La hilera de figuras se estiraba más y más en una curva delgada. Aun ahora que la cabeza de la procesión estaba bajo los muros, los lejanos sotos junto al lago seguían vaciándose. Rottcodd volvió un momento los ojos hacia los gatos blancos, cada uno encaramado sobre un torreón de musgo gris. Notó enseguida que ya no miraban el grupo como antes, sino hacia cierta sección de la fila, donde cabalgaba la silenciosa condesa. Los cuerpos ya no estaban inmóviles. Temblaban al sol; cuando Rottcodd apartó los ojos guijarrosos y miró a las estatuillas de abajo (las tres mayores hubieran cabido en la garra del más alejado de los gatos, que se encontraba a unos buenos cincuenta pies por debajo de Rottcodd), se vio obligado a mirar otra vez rápidamente hacia los heráldicos felinos, pues los cuerpos temblorosos emitieron al unísono un grito parecido a una sirena, totalmente sobrenatural.
Por detrás de Rottcodd, la larga y polvorienta galería pareció alargarse, pues el grito del mundo exterior acentuó el silencio mortal, expandiéndolo, y una tierra desierta se extendió a la altura de sus omoplatos. Al otro lado de la puerta lejana, y por debajo del suelo de madera, en las salas del piso inferior, y aún más abajo, por los laberintos de pasillos y escaleras mudas, el melancólico castillo bostezó.
La condesa había tirado de las riendas del caballo y levantó la cabeza. Por un instante, paseó los ojos por el precipicio que se alzaba sobre ella, y luego, frunciendo la boca, dejó escapar una nota aguda y triste, como de caramillo.
Los torreones de musgo gris quedaron repentinamente desocupados. Como blancas corrientes de agua, como cascadas, los gatos descendieron por el vertiginoso precipicio de piedra. Rottcodd no comprendía cómo habían podido desaparecer tan rápidamente, como nieve derretida al sol, y cuando apartó los ojos de la desierta meseta de tejados para escrutar el paisaje de más abajo, quedó estupefacto al ver una nubecilla que atravesaba deprisa un campo de arvejas. La nube aminoró la velocidad y se arremolinó, y cuando la condesa adelantó su montura, era como si el animal chapoteara hasta los espolones en una bruma blanca que se condensaba en el movimiento de los cascos.
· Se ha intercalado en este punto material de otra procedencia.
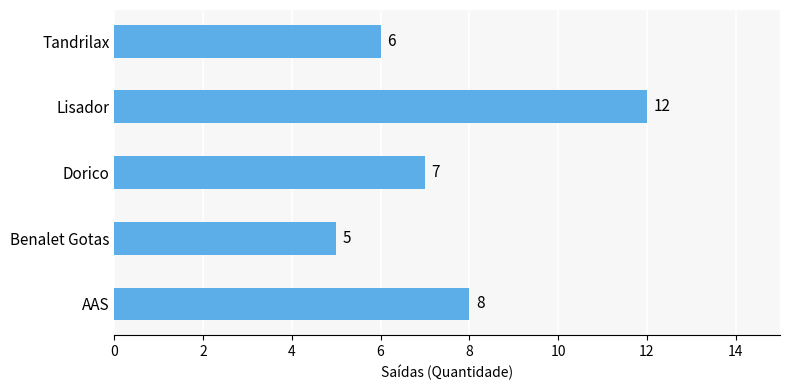

List the labels in order of value, smallest first.

Benalet Gotas, Tandrilax, Dorico, AAS, Lisador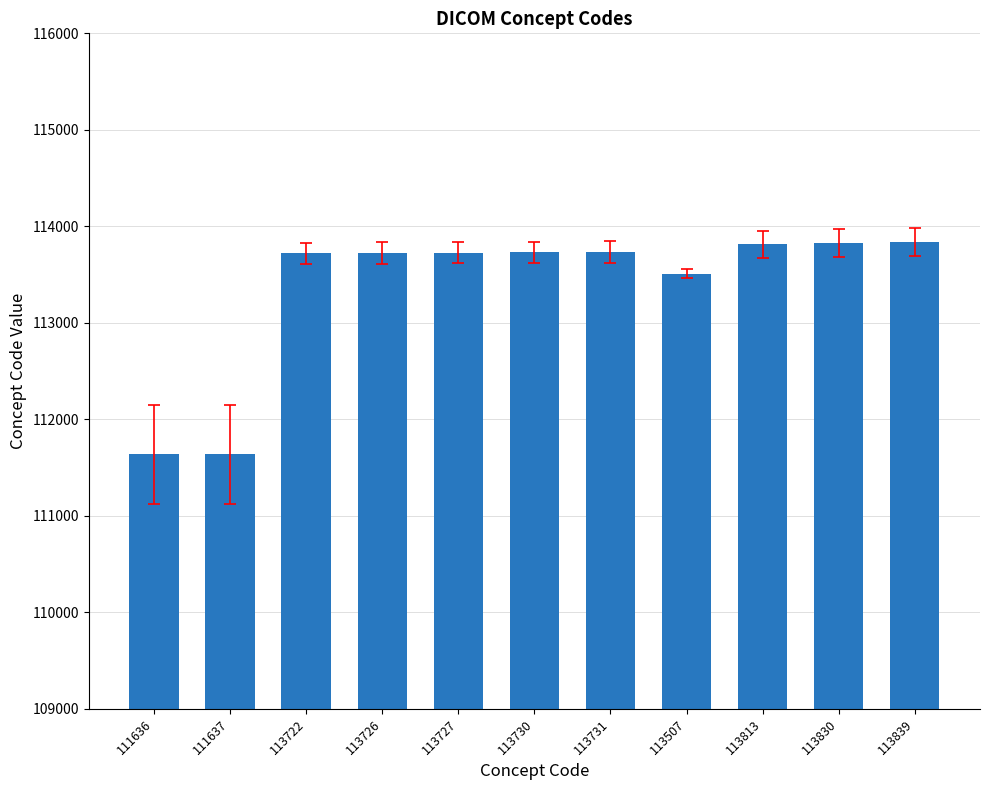

What position from the left is 113813?

9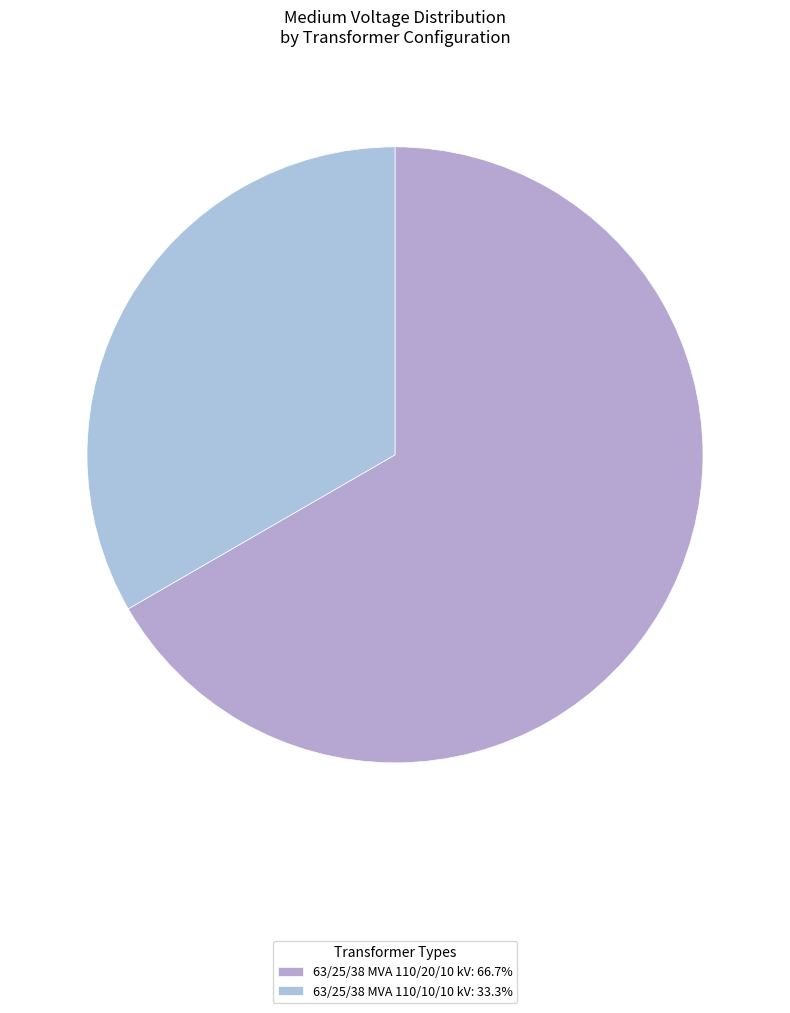

Does 63/25/38 MVA 110/10/10 kV represent more than half of the total?

No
Titus despertó cuando la yegua que lo transportaba entró en la sombra del castillo. Se arrodilló en la cesta, los cabellos negros por la lluvia de la mañana, adheridos como serpientes al cuello y los hombros. Se aferró al borde de la cuna. La túnica empapada y brillante pareció de color gris cuando se hundió en la sombra acuosa que la yegua estaba vadeando. Una tras otra, las minúsculas figuras perdieron su brillo de juguetes y fueron devoradas. Los cabellos de la condesa se extinguieron como una brasa en la bahía plomiza. La nube felina a sus pies era ahora una neblina de humareda gris. Una a una, las brillantes formas penetraron en la sombra y se ahogaron.
Rottcodd se apartó de la ventana. Las tallas seguían allí. El polvo seguía allí. La débil luz de los candelabros arrancaba trémulos reflejos de las tallas. Pero todo había cambiado. ¿Era ésta la galería que Rottcodd conocía desde hacía tanto tiempo? Los presagios parecían ominosos.